Отныне их мир больше никогда не будет прежним.
***
Запах цветущей яблони. Такой знакомый и даже родной. Она помнит вкус мелких диких яблок, они кислючие, оттого слюньки текут на них безостановочно. Знакомый звук журчащего ручья, бегущего вдоль аллеи с резными арками, вдоль которых ползут вьюнки.
Давно она не была здесь. Как будто целая вечность прошла. И в этом мире ее любимое место прекрасно. Оно пахнет жизнью, свободой, покоем. В реальном мире оно наполнено запахами лекарств и спирта. Странно, но даже по тем отталкивающим запахам она скучает.
Она сидит на своей скамье. В этот сезон скамья – желтая, и этот насыщенный яркий цвет тоже пышет жизнью.
– Девочка моя.
Какой прекрасный голос! Но кто это? Не может быть!
– Мама?
Женщина с волнистой копной рыжих волос улыбается такой родной улыбкой, по которой скучаешь каждый день, и носишь в груди, как одно из самых теплых воспоминаний детства. Сердце тут же закололо острой ноющей болью. Эта боль вдруг проснулась от долгого сна и возникла из небытия, про которое так хотелось забыть навсегда.
– Я так давно не видела тебя! – говорит она.

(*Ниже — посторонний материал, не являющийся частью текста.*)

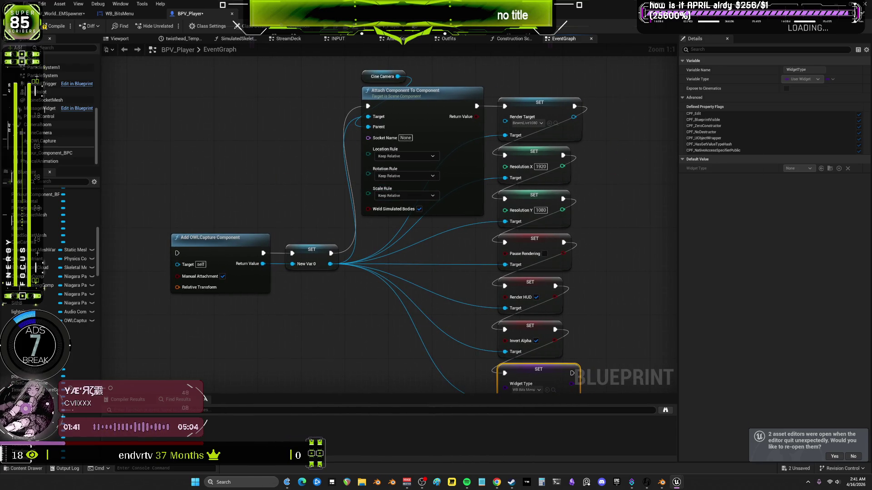
scroll(580, 145, down, 3)
drag(569, 198, 563, 219)
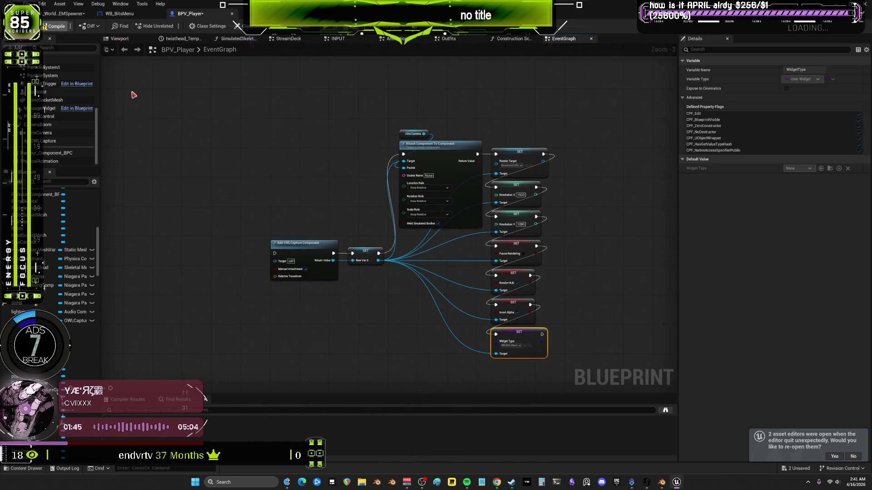
key(F7)
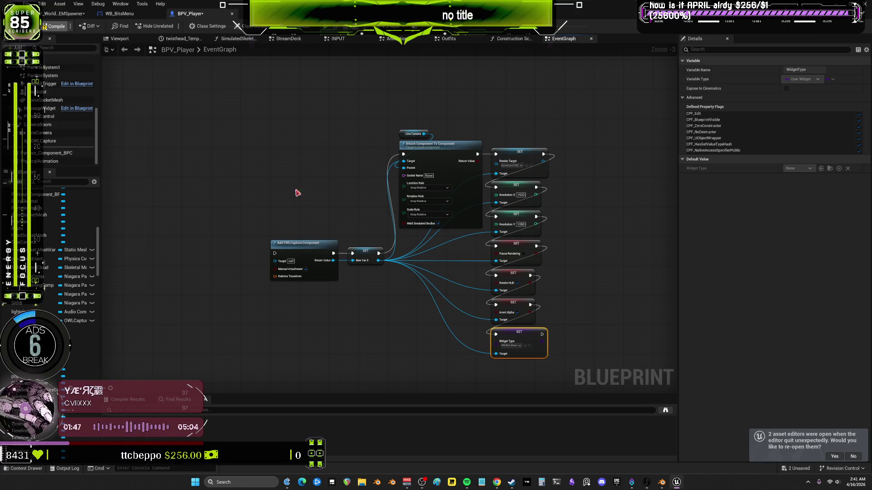
Move Add OWLCapture Component and SET New Var 0 up in line with Attach Component
scroll(568, 241, up, 3)
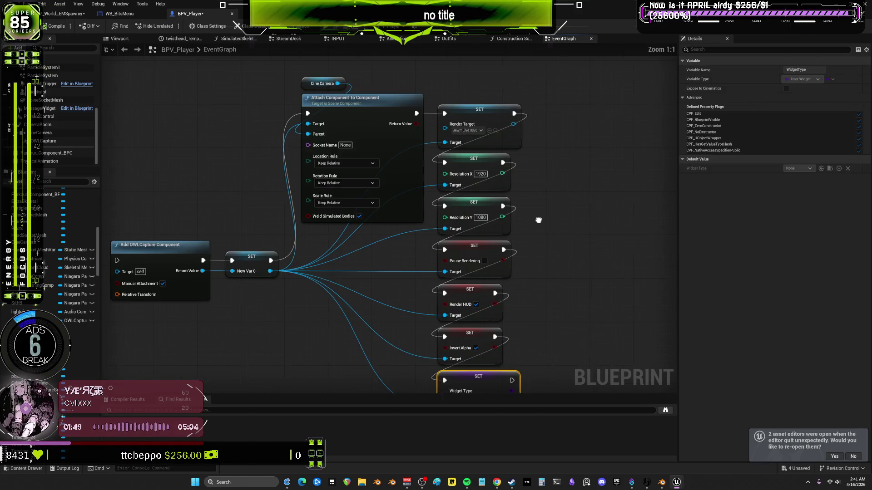
scroll(512, 231, down, 4)
scroll(536, 220, up, 4)
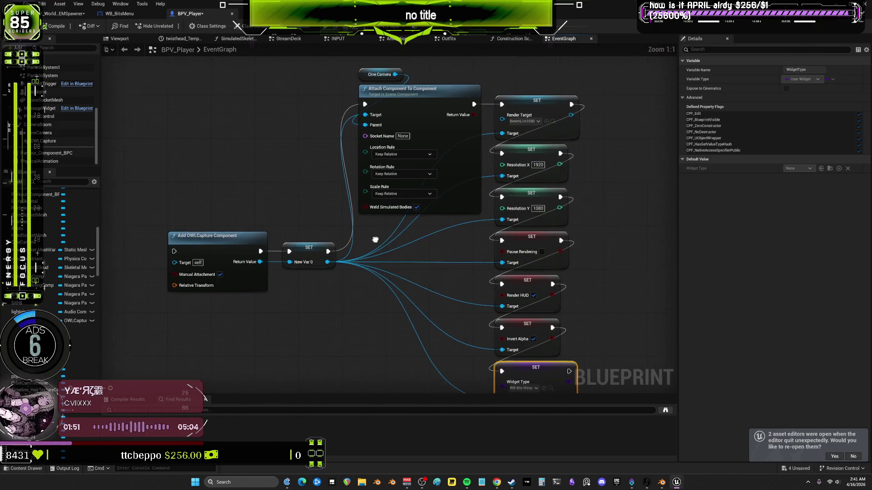
drag(233, 246, 399, 318)
mouse_move(378, 279)
mouse_down()
mouse_move(335, 164)
mouse_move(356, 133)
mouse_move(395, 132)
mouse_up()
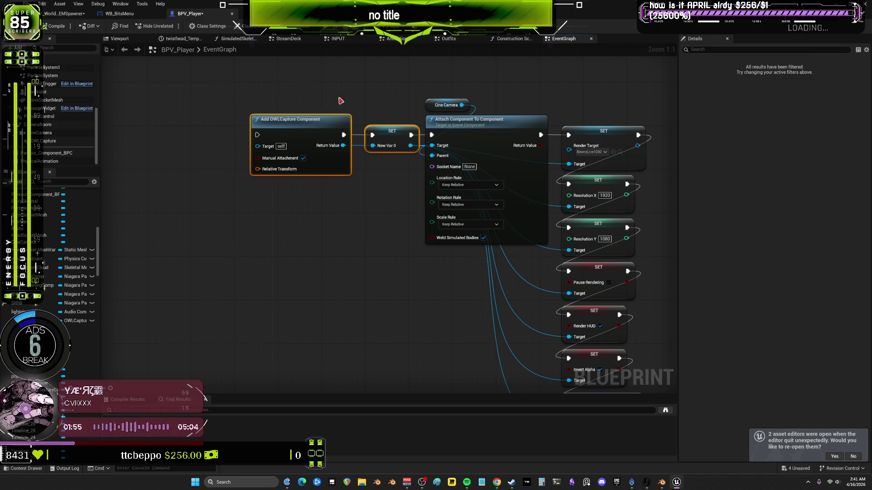
click(299, 119)
drag(300, 119, 311, 120)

Мама не приходила много лет. И она не знает почему. Что же изменилось?
– Мамочка, я так скучаю!
Слезы заструились по щекам, их невозможно остановить, потому что плач души неподвластен телу.
– Знаю, маленькая моя!
Женщина утирает слезы со щеки, но безрезультатно, им на смену приходят новые. Ком поднялся из грудины и застыл где-то между ртом и носом, отчего горло онемело.
– Ты должна быть сильной, – говорит мама.
Она кивает, мол, я знаю, но это так сложно, когда тебя нет рядом!